>> BEGIN EXTRACT
Message-ID: <4AE04089.9020907@free.fr>
Date: Thu, 22 Oct 2009 13:22:49 +0200
From: Daniel Lezcano <daniel.lezcano@free.fr>
User-Agent: Thunderbird 2.0.0.21 (X11/20090320)
MIME-Version: 1.0
To: Oren Laadan <orenl@librato.com>
CC: Sukadev Bhattiprolu <sukadev@linux.vnet.ibm.com>, randy.dunlap@oracle.com,
       arnd@arndb.de, linux-api@vger.kernel.org,
       Containers <containers@lists.linux-foundation.org>,
       Nathan Lynch <nathanl@austin.ibm.com>, linux-kernel@vger.kernel.org,
       Louis.Rilling@kerlabs.com, "Eric W. Biederman" <ebiederm@xmission.com>,
       kosaki.motohiro@jp.fujitsu.com, hpa@zytor.com, mingo@elte.hu,
       torvalds@linux-foundation.org, Alexey Dobriyan <adobriyan@gmail.com>,
       roland@redhat.com, Pavel Emelyanov <xemul@openvz.org>
Subject: Re: [RFC][v8][PATCH 0/10] Implement clone3() system call
References: <20091013044925.GA28181@us.ibm.com> <4AD8C7E4.9000903@free.fr>	<20091016194451.GA28706@us.ibm.com> <4ADCCD68.9030003@free.fr> <4ADCDE7F.4090501@librato.com> <4ADF2E75.1020801@free.fr> <4ADF56D4.8030405@librato.com>
In-Reply-To: <4ADF56D4.8030405@librato.com>
Content-Type: text/plain; charset=ISO-8859-1; format=flowed
Content-Transfer-Encoding: 7bit
Sender: linux-kernel-owner@vger.kernel.org
Content-Length: 6989
Lines: 182

Oren Laadan wrote:
>
> Daniel Lezcano wrote:
>> Oren Laadan wrote:
>>> Daniel Lezcano wrote:
>> [ ... ]
>>
>>>> I forgot to mention a constraint with the specified pid : P2 has to
>>>> be child of P1.
>>>> In other word, you can not specify a pid to clonat which is not your
>>>> descendant (including yourself).
>>>> With this constraint I think there is no security issues.
>>> Sounds dangerous. What if your descendant executed a setuid program ?
>> That does not happen because you inherit the context of the caller.
>>
>>>> Concerning of forking on behalf of another process, we can consider
>>>> it is up to the caller / programmer to know what it does. If a
>>>> process in 
>>> Before the user can program with this syscall, _you_ need to define
>>> the semantics of this syscall. 
>> Yes, you are right. Here it is the proposition of the semantics.
>> END EXTRACT
- GIVEN REQUEST 1 -
In the message, what constraint on the specified pid is described for clonat?
- GIVEN REQUEST 2 -
Copy from the message the part that opens with the words containing "Message-ID: <4AE04089.9020907@free.fr>" and closes with "Thunderbird 2.0.0.21 (X11/20090320)".
>> BEGIN ENTRIES SUPPLIED
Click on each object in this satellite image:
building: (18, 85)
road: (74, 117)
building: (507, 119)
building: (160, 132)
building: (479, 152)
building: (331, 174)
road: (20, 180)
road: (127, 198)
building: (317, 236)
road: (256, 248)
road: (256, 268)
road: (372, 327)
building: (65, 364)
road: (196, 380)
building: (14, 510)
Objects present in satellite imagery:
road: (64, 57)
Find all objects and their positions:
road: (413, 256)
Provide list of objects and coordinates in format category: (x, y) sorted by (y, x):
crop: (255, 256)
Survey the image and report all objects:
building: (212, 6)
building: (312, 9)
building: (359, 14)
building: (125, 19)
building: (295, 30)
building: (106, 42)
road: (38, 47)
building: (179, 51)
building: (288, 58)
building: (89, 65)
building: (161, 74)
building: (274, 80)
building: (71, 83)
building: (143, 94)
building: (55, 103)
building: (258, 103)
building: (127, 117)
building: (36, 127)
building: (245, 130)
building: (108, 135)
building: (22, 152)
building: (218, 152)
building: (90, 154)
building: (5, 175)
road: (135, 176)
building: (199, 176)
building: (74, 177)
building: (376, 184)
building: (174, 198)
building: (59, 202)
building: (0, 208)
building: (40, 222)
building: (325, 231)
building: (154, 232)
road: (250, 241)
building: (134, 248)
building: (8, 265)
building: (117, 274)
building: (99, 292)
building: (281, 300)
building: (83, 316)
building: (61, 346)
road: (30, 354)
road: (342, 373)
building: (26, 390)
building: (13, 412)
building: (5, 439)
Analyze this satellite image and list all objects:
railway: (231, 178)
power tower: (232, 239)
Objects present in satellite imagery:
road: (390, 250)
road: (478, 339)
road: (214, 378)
>> END ENTRIES SUPPLIED
- EXPECTED ANSWER 1 -
P2 has to be a child of P1. A pid that is not the caller's descendant cannot be specified, though the caller itself is allowed.

- EXPECTED ANSWER 2 -
Message-ID: <4AE04089.9020907@free.fr>
Date: Thu, 22 Oct 2009 13:22:49 +0200
From: Daniel Lezcano <daniel.lezcano@free.fr>
User-Agent: Thunderbird 2.0.0.21 (X11/20090320)